Le Théâtre La Licorne amorce sa saison 2024-2025 avec entrain cette semaine en présentant Le garçon de la dernière rangée, une adaptation tirée du texte du dramaturge Juan Mayorga. Avec une trentaine d’œuvres à son actif, le prolifique auteur espagnol s’est mérité de nombreux prix au cours des dernières années, dont le Prix Princesse des Asturies (2022).
La pièce a été érigée d’après une adaptation québécoise confiée à Maryse Warda, et a été conçue par Théâtre Niveau Parking en codiffusion avec la Manufacture. Le texte traduit par Jorge Lavelli et Dominique Poulange a été mis en scène par Marie-Josée Bastien et Christian Garon. Cet accomplissement leur a d’ailleurs valu les honneurs du prix de la meilleure mise en scène, selon l’Association québécoise des critiques de théâtre en 2023. L’œuvre originale avait aussi été transposée au cinéma, à travers l’oeil de François Ozon, dans un film intitulé Dans la maison.
Claude, jeune étudiant de 17 ans, s’investit de manière très personnelle et particulière dans ses travaux de littérature. Son professeur, Germain, habituellement blasé et aigri, se voit complètement happé par les ébauches que son élève étrange et discret s’applique à lui rendre, soudainement de façon compulsive. Au cours de l’évolution de son récit, le garçon qui aime prendre un siège de la dernière rangée en classe – pour tout voir et ne pas être vu- entraîne son lecteur dans la fascination qu’il entretient envers la dynamique familiale chez les autres et tout ce qui se trame dans les maisons des autres. Se positionnant comme l’étranger qui accède à l’intime, il succombe au voyeurisme, qui, par le fait même, nourrit son inspiration et devient un moteur pour son écriture.

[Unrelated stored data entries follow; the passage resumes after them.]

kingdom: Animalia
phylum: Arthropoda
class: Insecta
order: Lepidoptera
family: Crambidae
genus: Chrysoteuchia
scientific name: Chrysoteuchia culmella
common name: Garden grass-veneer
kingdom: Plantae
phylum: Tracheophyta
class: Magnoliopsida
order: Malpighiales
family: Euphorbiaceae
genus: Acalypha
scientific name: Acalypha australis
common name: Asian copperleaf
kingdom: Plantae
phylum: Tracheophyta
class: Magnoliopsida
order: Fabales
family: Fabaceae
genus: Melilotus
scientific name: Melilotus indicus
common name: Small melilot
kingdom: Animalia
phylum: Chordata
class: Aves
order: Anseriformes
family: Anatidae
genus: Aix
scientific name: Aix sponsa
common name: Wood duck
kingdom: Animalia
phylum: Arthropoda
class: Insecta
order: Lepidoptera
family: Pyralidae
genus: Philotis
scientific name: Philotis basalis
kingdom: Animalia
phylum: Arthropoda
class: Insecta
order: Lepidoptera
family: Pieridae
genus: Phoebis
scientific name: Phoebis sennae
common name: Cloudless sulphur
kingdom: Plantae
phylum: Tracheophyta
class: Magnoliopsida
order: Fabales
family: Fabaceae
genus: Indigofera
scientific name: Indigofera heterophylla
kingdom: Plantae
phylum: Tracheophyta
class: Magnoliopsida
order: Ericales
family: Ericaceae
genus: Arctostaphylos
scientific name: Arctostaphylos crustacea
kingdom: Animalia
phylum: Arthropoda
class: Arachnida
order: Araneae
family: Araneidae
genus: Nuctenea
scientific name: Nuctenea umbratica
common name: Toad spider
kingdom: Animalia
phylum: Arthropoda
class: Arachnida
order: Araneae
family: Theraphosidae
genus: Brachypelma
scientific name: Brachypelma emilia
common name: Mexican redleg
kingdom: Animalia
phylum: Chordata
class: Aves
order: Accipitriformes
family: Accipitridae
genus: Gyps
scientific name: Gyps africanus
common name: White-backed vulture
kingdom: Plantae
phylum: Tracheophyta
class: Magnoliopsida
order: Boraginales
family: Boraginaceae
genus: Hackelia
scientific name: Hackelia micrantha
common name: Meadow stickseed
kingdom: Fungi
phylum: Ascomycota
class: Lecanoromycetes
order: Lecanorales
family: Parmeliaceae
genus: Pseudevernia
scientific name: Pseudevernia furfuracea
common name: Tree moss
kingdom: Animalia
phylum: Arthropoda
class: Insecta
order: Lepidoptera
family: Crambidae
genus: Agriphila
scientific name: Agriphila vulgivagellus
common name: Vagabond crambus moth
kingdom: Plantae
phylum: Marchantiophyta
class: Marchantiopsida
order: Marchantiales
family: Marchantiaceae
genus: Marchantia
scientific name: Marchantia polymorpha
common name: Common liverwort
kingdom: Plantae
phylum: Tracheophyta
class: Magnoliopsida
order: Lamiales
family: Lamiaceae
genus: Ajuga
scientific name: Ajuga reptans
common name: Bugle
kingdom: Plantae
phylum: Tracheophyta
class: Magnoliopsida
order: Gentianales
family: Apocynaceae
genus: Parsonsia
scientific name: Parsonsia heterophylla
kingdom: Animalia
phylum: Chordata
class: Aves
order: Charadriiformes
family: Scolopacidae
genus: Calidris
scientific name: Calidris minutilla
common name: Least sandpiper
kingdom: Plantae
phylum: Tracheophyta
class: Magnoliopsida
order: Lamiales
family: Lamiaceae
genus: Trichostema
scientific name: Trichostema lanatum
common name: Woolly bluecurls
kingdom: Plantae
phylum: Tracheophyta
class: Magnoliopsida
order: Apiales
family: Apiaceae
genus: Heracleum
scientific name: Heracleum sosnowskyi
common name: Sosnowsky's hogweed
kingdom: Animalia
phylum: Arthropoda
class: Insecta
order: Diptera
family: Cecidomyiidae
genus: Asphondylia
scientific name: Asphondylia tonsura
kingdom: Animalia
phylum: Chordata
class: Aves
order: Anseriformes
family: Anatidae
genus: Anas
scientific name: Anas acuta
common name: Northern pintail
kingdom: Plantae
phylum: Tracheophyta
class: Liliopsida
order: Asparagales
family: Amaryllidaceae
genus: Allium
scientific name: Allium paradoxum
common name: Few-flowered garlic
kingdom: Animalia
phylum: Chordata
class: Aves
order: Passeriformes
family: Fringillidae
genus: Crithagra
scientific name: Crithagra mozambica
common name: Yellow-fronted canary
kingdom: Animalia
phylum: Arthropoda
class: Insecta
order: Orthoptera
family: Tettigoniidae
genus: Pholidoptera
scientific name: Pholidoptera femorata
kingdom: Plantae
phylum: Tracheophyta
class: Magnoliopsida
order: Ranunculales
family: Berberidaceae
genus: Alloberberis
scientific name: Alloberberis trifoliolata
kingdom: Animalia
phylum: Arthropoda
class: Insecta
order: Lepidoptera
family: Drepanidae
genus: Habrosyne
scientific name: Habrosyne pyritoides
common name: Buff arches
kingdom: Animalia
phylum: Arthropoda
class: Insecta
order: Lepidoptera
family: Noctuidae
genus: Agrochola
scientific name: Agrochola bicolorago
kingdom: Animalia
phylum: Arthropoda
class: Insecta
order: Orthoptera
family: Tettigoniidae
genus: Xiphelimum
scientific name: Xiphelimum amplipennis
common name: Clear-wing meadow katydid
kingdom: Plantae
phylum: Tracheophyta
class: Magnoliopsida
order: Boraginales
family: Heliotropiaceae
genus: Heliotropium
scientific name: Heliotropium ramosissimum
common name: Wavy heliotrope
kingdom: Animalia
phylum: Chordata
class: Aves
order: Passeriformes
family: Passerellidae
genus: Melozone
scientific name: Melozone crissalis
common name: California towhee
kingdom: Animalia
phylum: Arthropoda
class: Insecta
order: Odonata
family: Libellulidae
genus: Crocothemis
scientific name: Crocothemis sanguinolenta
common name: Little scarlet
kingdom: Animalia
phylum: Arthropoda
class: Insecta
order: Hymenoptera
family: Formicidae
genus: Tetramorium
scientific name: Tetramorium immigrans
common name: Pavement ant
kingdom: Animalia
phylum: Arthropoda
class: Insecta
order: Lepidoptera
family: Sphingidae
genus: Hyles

Le jeune homme qui demeure toujours pudique sur ses propres intentions et ambitions se plaît, de façon insidieuse, à s’immiscer dans le monde des autres. Il choisira de s’introduire dans celui d’une famille de gens de classe moyenne, celle d’un camarade de classe pour lequel il prodigue des services de tutorat en mathématiques. Transgressant les limites de l’atteinte à l’intimité des autres, le jeune aspirant auteur déploiera au cours de la pièce sa façon de décrire les jeux de pouvoir, les secrets des autres et les travers humains. Son émerveillement malsain pour la vie des autres se manifestera de toutes sortes de manières, à travers les yeux avides de son professeur qui développera pour son élève une admiration presque maladive.
L’idée originale du texte et tout ce qu’il évoque constituent un terrain fertile pour des réflexions et explorations sur notre rapport aux autres, le voyeurisme et notre sens éthique qui se torsionne constamment, lorsque confronté à nos propres vis et travers. Le regard que pose l’auteur sur ces réalités est fascinant et les perspectives nombreuses et leur ambiguité apportent beaucoup de profondeur à la globalité de l’oeuvre. La mise en scène est très dynamique et impose des ruptures de tons qui font tanguer l’ambiance de la pièce entre la comédie, l’intrigue et le drame. Un petit bémol que nous notons est qu’à certains moments, il manque un peu de façons de matérialiser et imager toute la complexité des perspectives. On sent qu’il y a une opportunité manquée dans l’interprétation et dans la direction d’embrasser l’aspect profondément torturé et déjanté du personnage principal que sa manie dévoile et comment cela affecte les autres personnages.
Le garçon de la dernière rangée est à l’affiche de La Licorne jusqu’au 14 septembre. À noter que la représentation du jeudi 5 septembre sera suivie d’un tête-à-tête d’une durée d’environ 20 minutes, une initiative de La Licorne pour permettre aux spectateurs de s’entretenir avec les auteurs et autrices, metteur.e.s en scène ou interprètes des œuvres.